İstanbul ve Barselona

Bu yazıyı Barselona’nın Beyoğlu’su La Rambla’dan yazıyorum ve hálá aynı şeyi düşünüyorum: Neden İstanbul’da bu kadar çok turist yok?

Çünkü sadece La Rambla ve civarı değil, en az turistik bölgede bile İspanyol’dan çok turist var bu şehirde. Tamam, İspanyollar’ın ortalıkta pek görünmemesinin nedeni, ağustos ayını tatil yaparak geçirmeleri. Yine de ama: Bu kadar mı çok turist olur bir şehirde?

Oteller ağzına kadar dolu, restoranlar ve barlar da öyle.

Belki de bu yüzden, garsonlar biraz kaba. İster gel ister gelme tavrı içindeler, nasıl olsa sen olmazsan başkası gelecek restoranıma...

Gelen turistlerin de çoğu genç Avrupalılar: İngiliz’i, Alman’ı, Belçikalı’sı, Hollandalı’sı, hepsi burada.

Çünkü onlar için her şey düşünülmüş. Sürüyle hostel var şehirde.

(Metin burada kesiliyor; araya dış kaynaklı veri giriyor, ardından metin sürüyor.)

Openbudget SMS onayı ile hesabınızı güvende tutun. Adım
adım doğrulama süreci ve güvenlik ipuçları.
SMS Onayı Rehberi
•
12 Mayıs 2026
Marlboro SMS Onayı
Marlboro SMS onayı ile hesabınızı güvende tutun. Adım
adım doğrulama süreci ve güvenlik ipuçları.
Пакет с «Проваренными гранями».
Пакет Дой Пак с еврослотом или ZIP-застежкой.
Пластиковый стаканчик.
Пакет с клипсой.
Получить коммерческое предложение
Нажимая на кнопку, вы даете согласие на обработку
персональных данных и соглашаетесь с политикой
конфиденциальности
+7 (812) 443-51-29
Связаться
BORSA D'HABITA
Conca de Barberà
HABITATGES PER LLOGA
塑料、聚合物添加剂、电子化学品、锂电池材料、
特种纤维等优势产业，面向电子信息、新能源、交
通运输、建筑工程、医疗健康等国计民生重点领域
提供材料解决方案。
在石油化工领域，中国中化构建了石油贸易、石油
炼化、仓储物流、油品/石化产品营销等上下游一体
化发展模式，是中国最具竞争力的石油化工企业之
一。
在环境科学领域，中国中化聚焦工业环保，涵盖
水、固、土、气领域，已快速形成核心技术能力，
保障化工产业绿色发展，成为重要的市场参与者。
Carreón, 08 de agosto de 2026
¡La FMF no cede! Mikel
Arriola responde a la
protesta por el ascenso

Konforlu değil. Ama ucuz.

Mesela İstanbul’da, Beyoğlu’nda, Tünel’de neden yok ki bunlardan?

Dahası: Doğal tarihi yapı aynen korunup sadece birkaç rötuş yapılmış üzerine.

Yayalara kapatılan yollardaki taşlar bilmem kaçıncı yüzyıldan hálá.

Ki zaten bunların üzerinde yürürken İstiklal’in eski taşlarını hallaç pamuğu gibi atıp yerine Çin graniti filan döşeyen zihniyeti anıyoruz, bir güzel...

Sonra aklımıza Tarlabaşı ve civarı geliyor. Oralar ne zaman dirilecek, çöplük gibi olmaktan ne zaman kurtulacak diye düşünüyoruz. Çünkü BCN’de benzeri çok arka sokak var, ama oralarda yürümek bir zevk, keyif. Aradaki fark bu.

Bir de tabii Barselona’dan denize girilebiliyor. Şehir içinde, caddelerde filan sahilden çıkıp gelen bikinililer var. İstanbul’da bu rahatlığın olması mümkün mü?

Bunca laf edişim de şundan: Barselona, İstanbul’u en çok andıran Avrupa şehirlerinden biri. Ama İstanbul’un ondan daha fazlası olduğu halde, şu zamanda sokakta gezinen turist sayısı buradakiyle karşılaştırılamaz bile.

Maalesef durum bu, acıklı...

Neyse, La Rambla’dan bildirdim, artık çarşamba devam ederiz, güzel maceralar var çünkü...

En güzel avluda en güzel yemek

Barselona bir avlu cenneti ya bir yandan.

Buranın en güzel avlusu da Plaça Reil. Palmiye ağaçlı, havuzlu, çok geniş bir avlu.

Ve burada sürüyle restoran var. Hepsi de birbirinden iddialı.

Hatta bazılarında kuyruk oluşturuyor insanlar girebilmek için, o kadar yani...

n Uzakta da olsam önerilerim var tabii, bitmez. Mesela bu gece Açıkhava’da "Rock Müzikalleri" var. Hayko Cepkin’i ve tabii günlerdir basına malzeme olan Pamela Spence-Demet Evgar ikilisinin "lezbiyen aşkı düeti"ni izlemek üzere orada olmak lazım.

n Rock Müzikalleri çıkışında Cahide’de alaturka gecesi yapacak olan Demet Sağıroğlu izlenip bünyede karmaşık duygular yaratılabilir. Zaten iki mekan yakın birbirine...

n Ve bir son dakika notu: Bilenler bilir, Ayşegül (İlsever) Salomanje’nin her şeyidir. Onu göremezseniz mekanın bir köşesinde ya da duyamazsanız kahkahasını, Salomanje aynı tadı vermez. Çünkü o sıradan bir işletmeci değildir, çok dosttur. Bu yazıyı yazmaya oturmadan önce mesaj çekti Ayşegül, "Salomanje’den ayrıldım, ilk benden duy" diye.

Meğer kendi başına bir yer açacakmış.

Umarım kısa sürede açarsın Ayşegül, yoksa sensiz ne yapacak Salomanje kuşları şimdi?